The mountain range just south of Bonn was born from the fiery belly of the earth millions of years ago. The wild untamed nature of the Eifel remains in the form of an accessible but thrilling modern wilderness.
Volcanic craters now form the Eifel regions's many inland 'seas'
Among Germany's low mountain ranges, the Eifel occupies a very special place in the country's geography. Grandiose rock formations with mysterious bat caves and eerie phosphorescent mosses tower above deep wooded ravines where rivers flow as idyllic mountain streams or raging torrents.
Spectacular waterfalls thunder down into the valleys, wreathing the forests in shrouding mists.
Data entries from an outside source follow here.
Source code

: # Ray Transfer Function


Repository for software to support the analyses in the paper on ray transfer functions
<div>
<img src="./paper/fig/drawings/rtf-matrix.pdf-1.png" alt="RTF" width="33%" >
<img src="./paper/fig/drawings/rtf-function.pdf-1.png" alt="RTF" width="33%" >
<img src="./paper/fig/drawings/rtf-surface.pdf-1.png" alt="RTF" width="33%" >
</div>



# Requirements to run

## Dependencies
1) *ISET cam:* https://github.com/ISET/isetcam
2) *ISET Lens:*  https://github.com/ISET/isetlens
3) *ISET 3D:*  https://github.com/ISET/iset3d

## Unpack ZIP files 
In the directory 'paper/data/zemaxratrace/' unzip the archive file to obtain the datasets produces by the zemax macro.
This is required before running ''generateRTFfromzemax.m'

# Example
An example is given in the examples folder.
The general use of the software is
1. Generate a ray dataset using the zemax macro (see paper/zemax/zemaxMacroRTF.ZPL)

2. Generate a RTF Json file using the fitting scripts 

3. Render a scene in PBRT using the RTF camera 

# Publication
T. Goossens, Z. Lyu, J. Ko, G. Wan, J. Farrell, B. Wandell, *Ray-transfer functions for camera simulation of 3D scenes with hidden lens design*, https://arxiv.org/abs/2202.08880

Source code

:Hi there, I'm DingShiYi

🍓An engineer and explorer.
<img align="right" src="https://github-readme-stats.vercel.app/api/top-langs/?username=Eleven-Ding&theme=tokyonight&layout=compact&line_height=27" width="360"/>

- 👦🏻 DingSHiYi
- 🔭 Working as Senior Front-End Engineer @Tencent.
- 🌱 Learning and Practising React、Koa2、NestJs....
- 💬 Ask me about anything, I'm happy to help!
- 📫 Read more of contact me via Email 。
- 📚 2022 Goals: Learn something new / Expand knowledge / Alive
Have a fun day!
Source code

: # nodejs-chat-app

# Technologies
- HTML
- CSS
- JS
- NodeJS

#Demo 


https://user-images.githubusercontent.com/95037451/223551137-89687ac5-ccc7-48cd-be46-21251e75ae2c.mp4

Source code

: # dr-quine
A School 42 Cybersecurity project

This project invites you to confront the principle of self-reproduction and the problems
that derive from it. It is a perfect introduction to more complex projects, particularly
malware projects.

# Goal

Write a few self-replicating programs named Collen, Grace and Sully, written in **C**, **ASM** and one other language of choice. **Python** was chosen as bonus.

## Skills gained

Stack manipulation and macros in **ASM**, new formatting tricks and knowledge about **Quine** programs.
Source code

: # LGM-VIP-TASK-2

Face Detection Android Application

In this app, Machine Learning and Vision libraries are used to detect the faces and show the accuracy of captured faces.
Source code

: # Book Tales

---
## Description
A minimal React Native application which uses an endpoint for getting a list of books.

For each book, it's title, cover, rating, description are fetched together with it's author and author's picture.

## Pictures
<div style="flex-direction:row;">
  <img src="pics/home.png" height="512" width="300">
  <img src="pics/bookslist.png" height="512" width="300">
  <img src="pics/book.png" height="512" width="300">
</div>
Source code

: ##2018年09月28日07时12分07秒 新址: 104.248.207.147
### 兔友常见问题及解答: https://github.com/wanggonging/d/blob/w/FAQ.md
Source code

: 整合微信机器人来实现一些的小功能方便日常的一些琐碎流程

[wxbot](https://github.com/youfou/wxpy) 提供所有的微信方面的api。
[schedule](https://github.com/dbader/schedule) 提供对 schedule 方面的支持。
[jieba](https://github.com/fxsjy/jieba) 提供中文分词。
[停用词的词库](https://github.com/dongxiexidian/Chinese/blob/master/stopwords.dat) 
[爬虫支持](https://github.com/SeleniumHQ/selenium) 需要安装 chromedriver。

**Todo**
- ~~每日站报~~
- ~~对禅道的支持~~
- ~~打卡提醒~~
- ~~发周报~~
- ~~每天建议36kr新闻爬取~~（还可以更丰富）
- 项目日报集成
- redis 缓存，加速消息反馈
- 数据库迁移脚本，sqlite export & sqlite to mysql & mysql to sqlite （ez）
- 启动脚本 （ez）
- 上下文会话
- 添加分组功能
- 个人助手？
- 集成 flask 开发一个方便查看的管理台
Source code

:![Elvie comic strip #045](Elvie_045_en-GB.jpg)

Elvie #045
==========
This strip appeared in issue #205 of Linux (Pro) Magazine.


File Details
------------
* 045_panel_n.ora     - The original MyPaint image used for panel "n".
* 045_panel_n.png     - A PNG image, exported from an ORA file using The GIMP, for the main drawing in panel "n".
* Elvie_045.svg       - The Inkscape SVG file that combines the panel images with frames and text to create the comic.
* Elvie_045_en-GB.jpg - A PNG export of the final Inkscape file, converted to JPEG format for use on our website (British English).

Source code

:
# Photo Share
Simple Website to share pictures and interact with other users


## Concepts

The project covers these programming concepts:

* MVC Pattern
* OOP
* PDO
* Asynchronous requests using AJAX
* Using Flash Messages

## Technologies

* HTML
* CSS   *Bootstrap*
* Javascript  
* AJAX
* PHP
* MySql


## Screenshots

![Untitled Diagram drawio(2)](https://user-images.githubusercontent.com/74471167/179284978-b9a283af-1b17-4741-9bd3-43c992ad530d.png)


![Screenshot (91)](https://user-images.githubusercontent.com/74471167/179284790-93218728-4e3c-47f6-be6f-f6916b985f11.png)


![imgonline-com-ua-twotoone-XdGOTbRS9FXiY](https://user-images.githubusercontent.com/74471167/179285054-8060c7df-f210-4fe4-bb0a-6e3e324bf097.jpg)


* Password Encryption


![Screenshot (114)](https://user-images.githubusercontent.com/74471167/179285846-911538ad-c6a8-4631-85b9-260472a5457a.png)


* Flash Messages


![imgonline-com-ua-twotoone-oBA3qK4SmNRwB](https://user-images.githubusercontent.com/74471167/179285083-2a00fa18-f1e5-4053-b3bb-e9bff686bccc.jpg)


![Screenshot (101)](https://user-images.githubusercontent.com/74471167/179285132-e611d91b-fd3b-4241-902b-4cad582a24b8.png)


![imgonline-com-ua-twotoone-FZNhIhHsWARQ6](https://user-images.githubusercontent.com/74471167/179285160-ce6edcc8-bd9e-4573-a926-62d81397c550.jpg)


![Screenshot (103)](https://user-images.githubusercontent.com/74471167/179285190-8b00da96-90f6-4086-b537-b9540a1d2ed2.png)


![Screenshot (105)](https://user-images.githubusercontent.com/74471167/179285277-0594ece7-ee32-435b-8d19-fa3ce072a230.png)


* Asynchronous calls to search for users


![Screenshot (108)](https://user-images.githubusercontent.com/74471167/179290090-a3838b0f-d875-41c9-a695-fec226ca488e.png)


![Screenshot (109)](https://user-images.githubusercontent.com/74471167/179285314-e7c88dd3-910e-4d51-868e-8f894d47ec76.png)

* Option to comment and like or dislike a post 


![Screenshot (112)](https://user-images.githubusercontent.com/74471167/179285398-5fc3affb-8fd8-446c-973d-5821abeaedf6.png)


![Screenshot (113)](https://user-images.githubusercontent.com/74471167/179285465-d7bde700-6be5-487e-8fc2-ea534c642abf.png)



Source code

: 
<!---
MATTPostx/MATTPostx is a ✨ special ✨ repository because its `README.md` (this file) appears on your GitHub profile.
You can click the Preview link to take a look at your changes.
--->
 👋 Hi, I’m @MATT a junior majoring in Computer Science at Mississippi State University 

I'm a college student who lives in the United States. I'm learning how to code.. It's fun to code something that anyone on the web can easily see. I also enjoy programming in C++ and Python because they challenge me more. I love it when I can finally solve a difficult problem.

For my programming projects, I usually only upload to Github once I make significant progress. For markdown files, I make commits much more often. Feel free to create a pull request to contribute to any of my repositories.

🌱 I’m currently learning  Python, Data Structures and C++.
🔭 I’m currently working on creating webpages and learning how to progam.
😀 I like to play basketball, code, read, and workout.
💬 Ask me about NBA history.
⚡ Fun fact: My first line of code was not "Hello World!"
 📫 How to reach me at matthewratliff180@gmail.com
In winter, the cliffs can transform themselves into ice palaces shimmering with a million lights. In spring, the river meadows are a sea of flowers.
Stretches of heath with magnificent juniper stands remind visitors in summer that until 200 years ago, when reafforestation with conifers first began, the Eifel presented a very different appearance.
Everywhere, there is evidence of the region's fascinating geological past. The cones of huge volcanoes rear up out of the gently undulating Eifel plateau. Poisonous gases swirl up from subterranean sources, a fatal hazard for many animals.
Any number of abandoned lava quarries have been turned by human hand into gardens of Eden. An incredibly rich variety of insects swarm around the blossoms of extremely rare plants. Toads, snakes and lizards hunt here, as do bats and the rare red kite. Gently flowing rivers are rendezvous for racoons, kingfishers and dippers.
And then the "eyes of the Eifel", the crater lakes. Enigmatic and mysterious at dusk or in the morning mist, they radiate a majestic calm. Nowhere in the world are there so many volcanic lakes in such a limited area. All kinds of legends have grown up around these still waters, whose secret depths many scientists have attempted to negotiate and discover.